Kwasi Kwarteng’s underfunded tax relief package wreaked havoc on homebuyers, with hundreds of fixed-rate deals being withdrawn within days before lenders came back with significantly higher deals.
Lenders surveyed by the World Bank said secured credit, or mortgages, available to households declined in the three months to end-August and was expected to decline further in the three months to end-November. Data collected before the mini-budget found similar figures for unsecured personal loans and credit card borrowings.
Credit availability for businesses of all sizes was unchanged in the third quarter and was expected to deteriorate this quarter.
Mortgage rates have soared, according to Moneyfacts. This week, the average two-year fixed mortgage he hit 6.46%, the highest since the 2008 financial crisis.
“We are at the end of the golden age of cheap mortgages, and further interest rate hikes seem to be on the horizon,” Myron said. For many of us, home ownership will become more expensive,” said Jobson, a senior personal finance analyst at investment platform Interactive Investor.
Samuel Toombs, chief UK economist at Pantheon Macroeconomics, said: murmured: “Lenders were preparing to tighten access to mortgages even before the mini-budget, according to the Bank of England’s credit investigation. But the mini-budget has greatly accelerated the pace of deterioration. Good luck to those who refinance now.”

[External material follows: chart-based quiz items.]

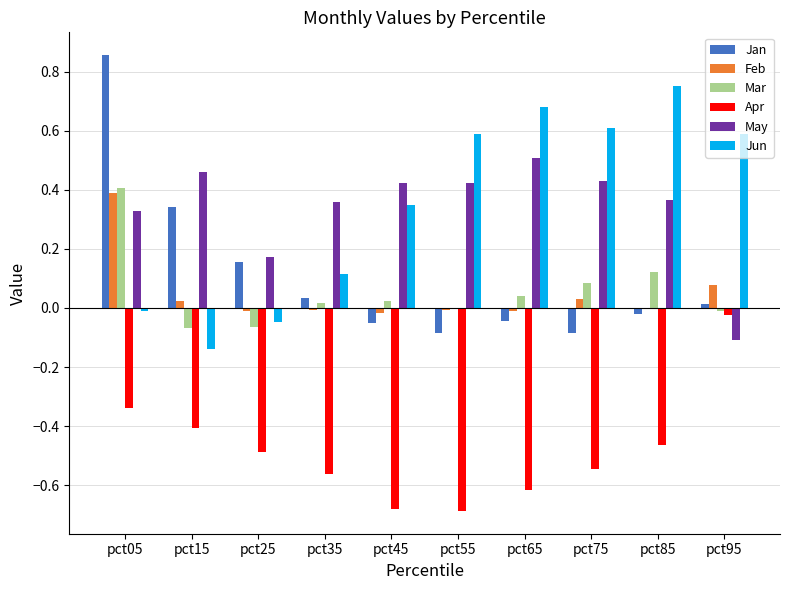

At which label does Mar first exceed 0?

pct05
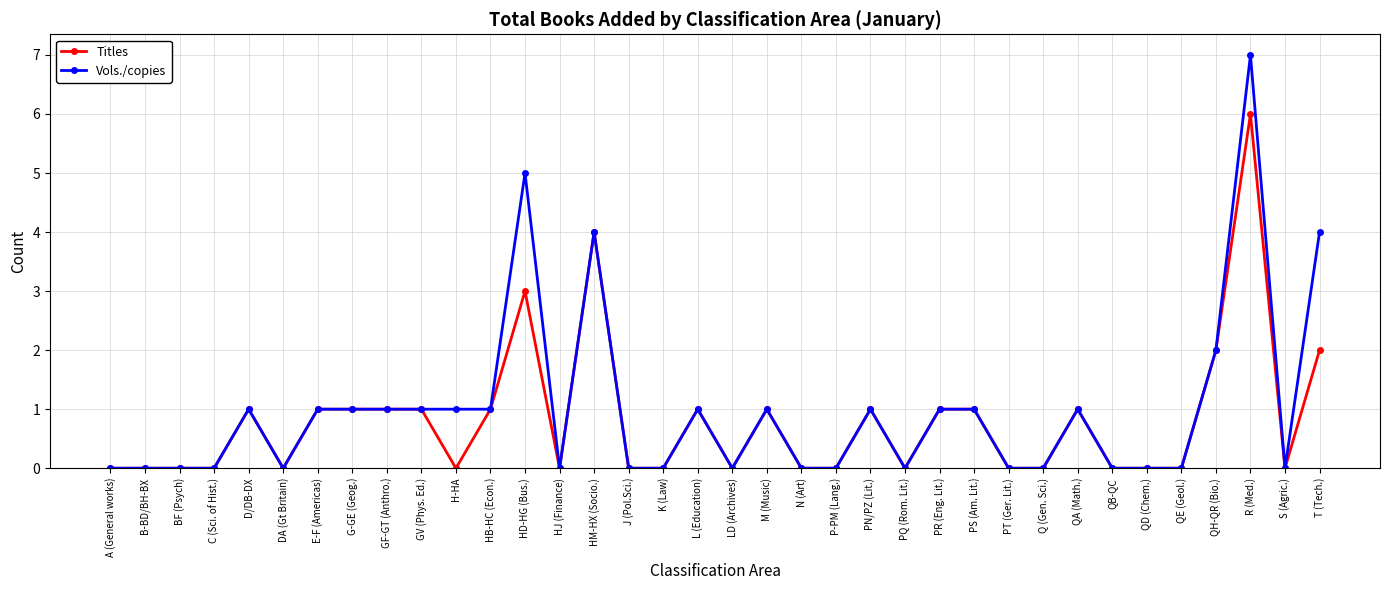

Count the number of data series in this chart.

2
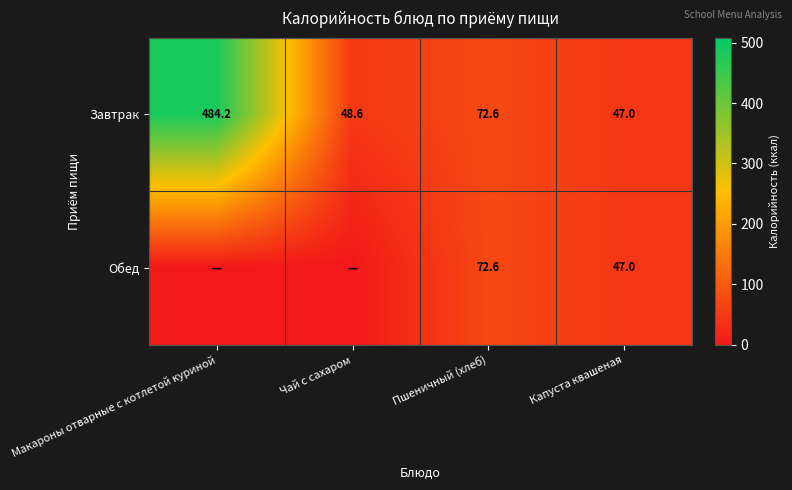

Where is Завтрак nearest to the value 265?

Пшеничный (хлеб)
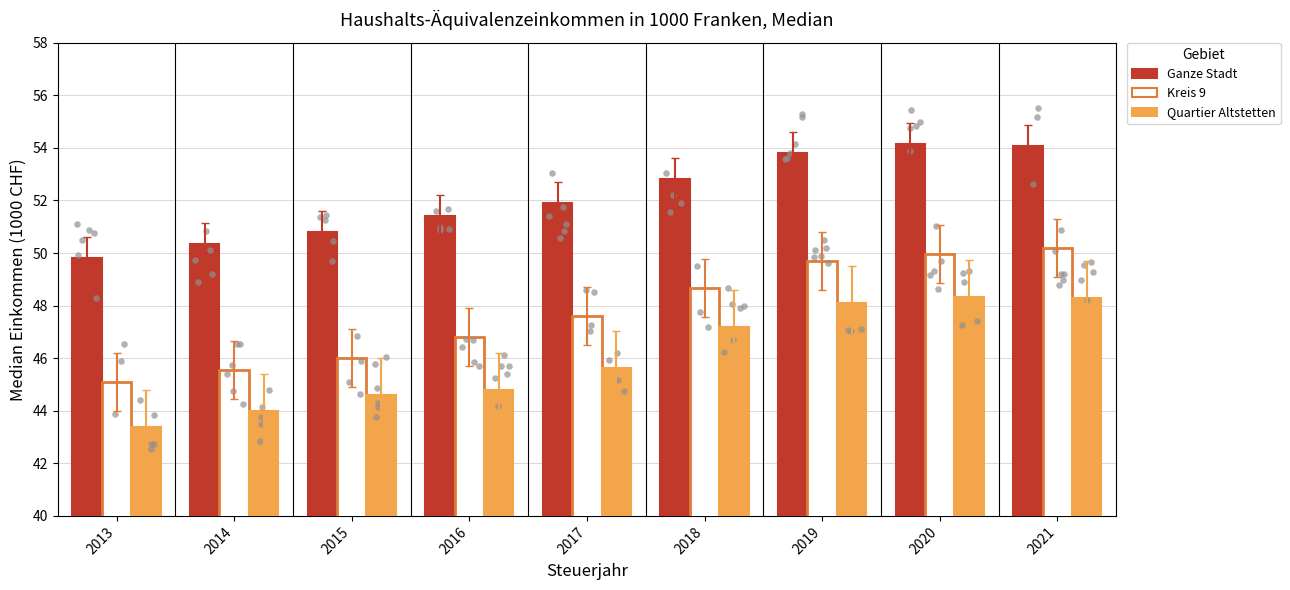

At how many categories does at least one series exceed 46?

9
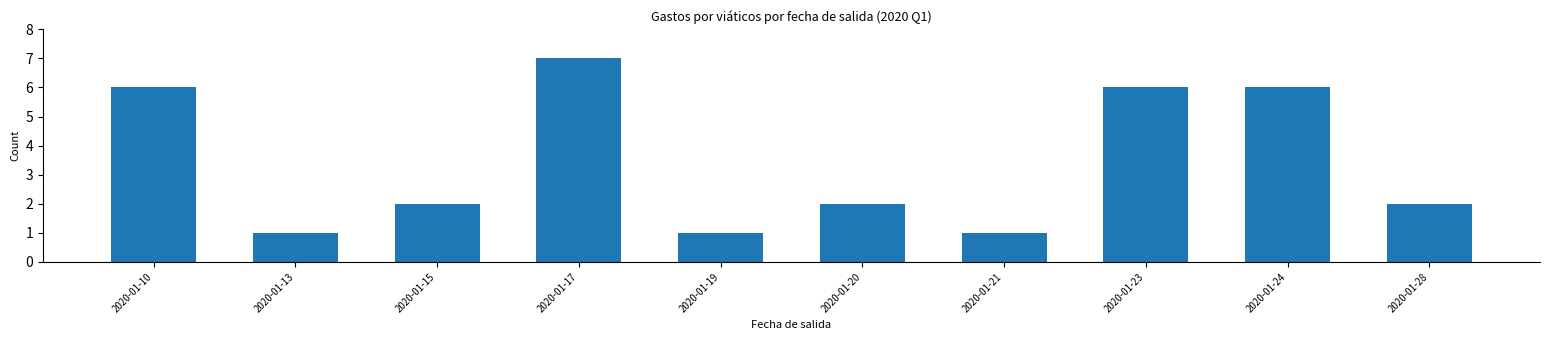

What is the difference between the maximum and minimum values?

6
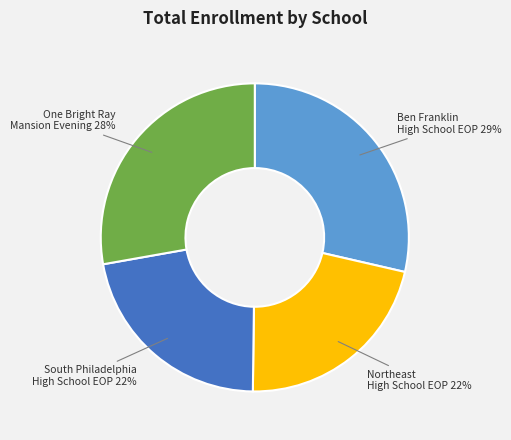

Does any single category account for the majority?

No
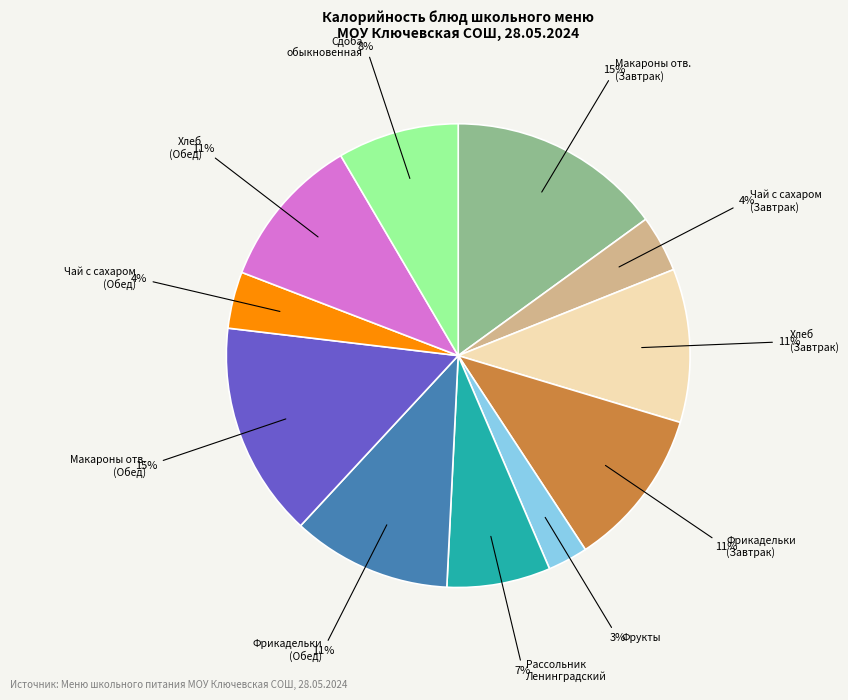

To the nearest percent, what is the difference between the largest and smallest slice percentages?

12%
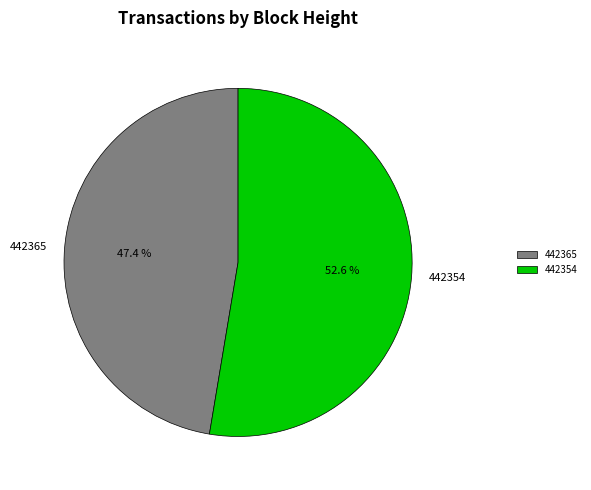

To the nearest percent, what is the difference between the largest and smallest slice percentages?

5%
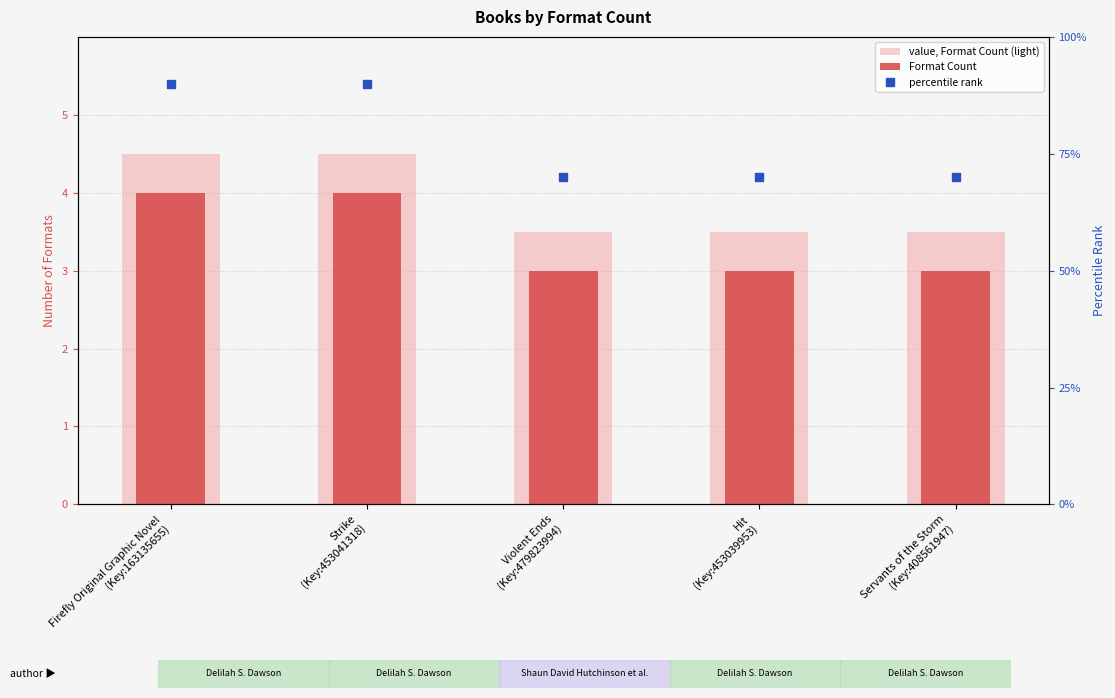

What is the sum of all Format Count values?

17.0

According to a World Bank study, mortgage default rates were expected to rise slightly from July to September and to rise further from October to December. cost of living increases.
Mr Jobson said:
“The new data shows a mixed picture of declining and cooling demand for home buying in the UK as house prices remain stubbornly high and mortgage rates rise to levels not seen since before the financial crisis. Supporting the findings of the Home Price Index – a lot of pricing coming from the real estate market. The casualty could be deals, not house prices.”
However, house values are expected to fall eventually. Some analysts including Capital Economics UK house prices forecast to fall 15% to 20% next year.
The Royal Institute of Chartered Surveyors warns Homeowners struggle to keep up with mortgage payments Foreclosures will increase next year as the UK’s 13-year boom in the housing market comes to an end.
Buyer demand (as measured by inquiries about homes for sale on Zoopla) has fallen by more than a fifth in the past two weeks as mortgage rates skyrocketed due to mini-budgets. The property’s website reported“Mortgage rates were set to rise from 4% to 5% in 2022 before the mini-budget.
“This, combined with the rising cost of living, had begun to dampen demand for homes over the summer. This increase will hit the purchasing power of mortgage buyers by 25-30%.”
The commercial real estate market will also take a hit. Goldman Sachs expects prices to fall between 15% and 20% between June and the end of 2024 this year, with developers struggling as borrowing costs soar. said he would.